Former UF star works to empower student-athletes |

No matter what it is that lies behind this trend, there’s no doubting that the area of student-athlete well-being is rising to the surface. Whether it’s nutrition, practice time, career concerns, or mental health, we’re seeing more and more attention paid to these topics by colleges, universities, and other organizations.

Haley Lorenzen was dependable and consistent in her four-year basketball career at the University of Florida, scoring 1,214 points and grabbing 730 rebounds from 2014-18.

Now, as a UF graduate student studying sports administration, Lorenzen is on a path to impact student-athletes throughout the country.

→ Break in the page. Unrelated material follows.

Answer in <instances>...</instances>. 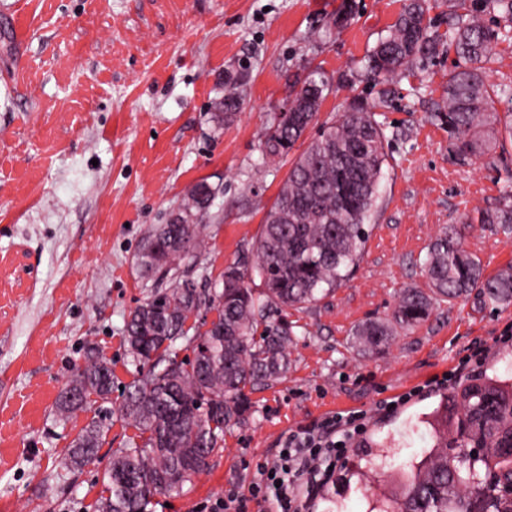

Lorenzen attended the NCAA Convention in Orlando this week and was one of 15 former and current NCAA student-athletes to vote on 11 autonomy proposals. She is one of three athletes from the SEC, a list that includes LSU football player Blake Ferguson and Mississippi State volleyball player Khristian Carr.

The proposals, which include greater access to agents for career advisement and more access to mental health services, are designed to give student-athletes in the revenue-producing power five conferences (ACC, Big Ten, Big 12, SEC and Pac-12) more of a voice in policies that can affect their college careers.

“It used to be where coaches and administration had all the voice and student-athletes really didn’t have any,” Lorenzen said. “It’s been really interesting to see how decisions are changed as people have become more informed.”

For Lorenzen, the path to athlete advocacy began as an undergraduate. At the Hawkins Center on UF’s campus, the academic center for Gator athletes, advisers put Lorenzen in contact with the Southeastern Conference office, to learn and make connections. Lorenzen already was a member of student-athlete advisory committees at UF and, through her meetings with the SEC, became a member of the student-athlete leadership council, providing feedback on SEC proposals directly back to UF athletic and academic administrators.

“That made me more aware of some of the things that were going on around the country,” Lorenzen said.